Reproduce the items from their first line through the line containing "er Oberseite einbaubar;", both included, changing "einbaubar" to "montierbar" and keeping everything else the same.

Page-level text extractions
....

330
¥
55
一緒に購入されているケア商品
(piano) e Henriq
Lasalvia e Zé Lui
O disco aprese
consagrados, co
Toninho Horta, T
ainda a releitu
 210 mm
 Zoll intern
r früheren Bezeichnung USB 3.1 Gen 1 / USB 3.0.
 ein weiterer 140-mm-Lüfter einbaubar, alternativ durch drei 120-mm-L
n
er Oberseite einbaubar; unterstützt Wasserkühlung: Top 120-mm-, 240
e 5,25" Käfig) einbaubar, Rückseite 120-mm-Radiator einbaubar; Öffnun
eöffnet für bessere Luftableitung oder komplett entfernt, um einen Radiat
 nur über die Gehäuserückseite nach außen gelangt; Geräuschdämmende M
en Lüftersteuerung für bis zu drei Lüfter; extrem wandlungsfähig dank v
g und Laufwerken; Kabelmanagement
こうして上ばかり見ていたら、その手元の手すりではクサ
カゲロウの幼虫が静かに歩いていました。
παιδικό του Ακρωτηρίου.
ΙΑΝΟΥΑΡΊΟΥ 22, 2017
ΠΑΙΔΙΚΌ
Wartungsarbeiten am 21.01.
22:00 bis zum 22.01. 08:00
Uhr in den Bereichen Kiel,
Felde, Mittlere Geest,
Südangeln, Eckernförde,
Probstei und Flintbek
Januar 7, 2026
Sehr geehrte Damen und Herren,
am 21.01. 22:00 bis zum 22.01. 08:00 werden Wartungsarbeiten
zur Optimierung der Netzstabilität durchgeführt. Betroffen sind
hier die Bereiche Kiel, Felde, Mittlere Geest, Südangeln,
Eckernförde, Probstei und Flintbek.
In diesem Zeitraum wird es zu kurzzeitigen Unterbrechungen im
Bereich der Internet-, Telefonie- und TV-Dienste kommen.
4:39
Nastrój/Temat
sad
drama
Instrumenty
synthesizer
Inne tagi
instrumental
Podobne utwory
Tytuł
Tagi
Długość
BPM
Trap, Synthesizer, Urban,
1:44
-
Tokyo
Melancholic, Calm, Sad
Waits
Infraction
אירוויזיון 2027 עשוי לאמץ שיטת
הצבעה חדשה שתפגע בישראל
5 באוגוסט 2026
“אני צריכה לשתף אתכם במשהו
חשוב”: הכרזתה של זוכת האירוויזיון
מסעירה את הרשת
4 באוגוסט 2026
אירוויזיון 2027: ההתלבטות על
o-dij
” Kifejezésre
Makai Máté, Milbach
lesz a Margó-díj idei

....

(Task output):
330
¥
55
一緒に購入されているケア商品
(piano) e Henriq
Lasalvia e Zé Lui
O disco aprese
consagrados, co
Toninho Horta, T
ainda a releitu
 210 mm
 Zoll intern
r früheren Bezeichnung USB 3.1 Gen 1 / USB 3.0.
 ein weiterer 140-mm-Lüfter montierbar, alternativ durch drei 120-mm-L
n
er Oberseite montierbar; unterstützt Wasserkühlung: Top 120-mm-, 240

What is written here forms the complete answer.